§ **YOUR GOAL**: For the word "this", report how many lines of the records below contain it, and nothing more.
Start of Block
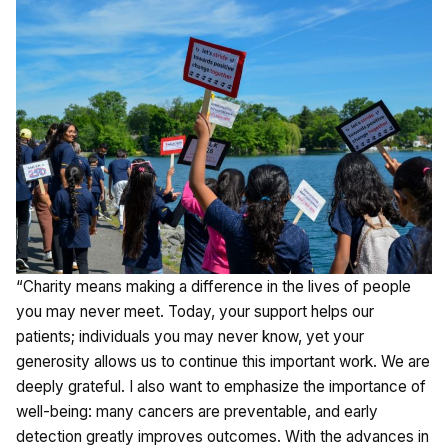
“Charity means making a difference in the lives of people
you may never meet. Today, your support helps our
patients; individuals you may never know, yet your
generosity allows us to continue this important work. We are
deeply grateful. I also want to emphasize the importance of
well-being: many cancers are preventable, and early
detection greatly improves outcomes. With the advances in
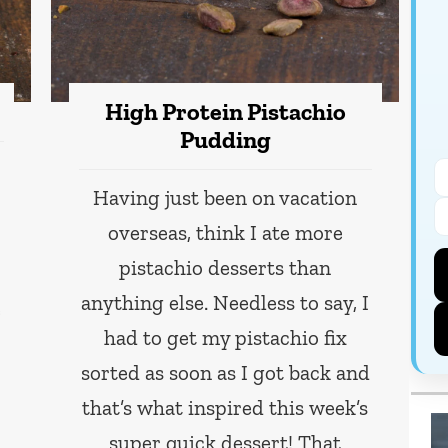
High Protein Pistachio
Pudding
Having just been on vacation
overseas, think I ate more
pistachio desserts than
anything else. Needless to say, I
e
had to get my pistachio fix
sorted as soon as I got back and
that’s what inspired this week’s
super quick dessert! That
End of Block
§ **OUTPUT OF THE TASK**: 2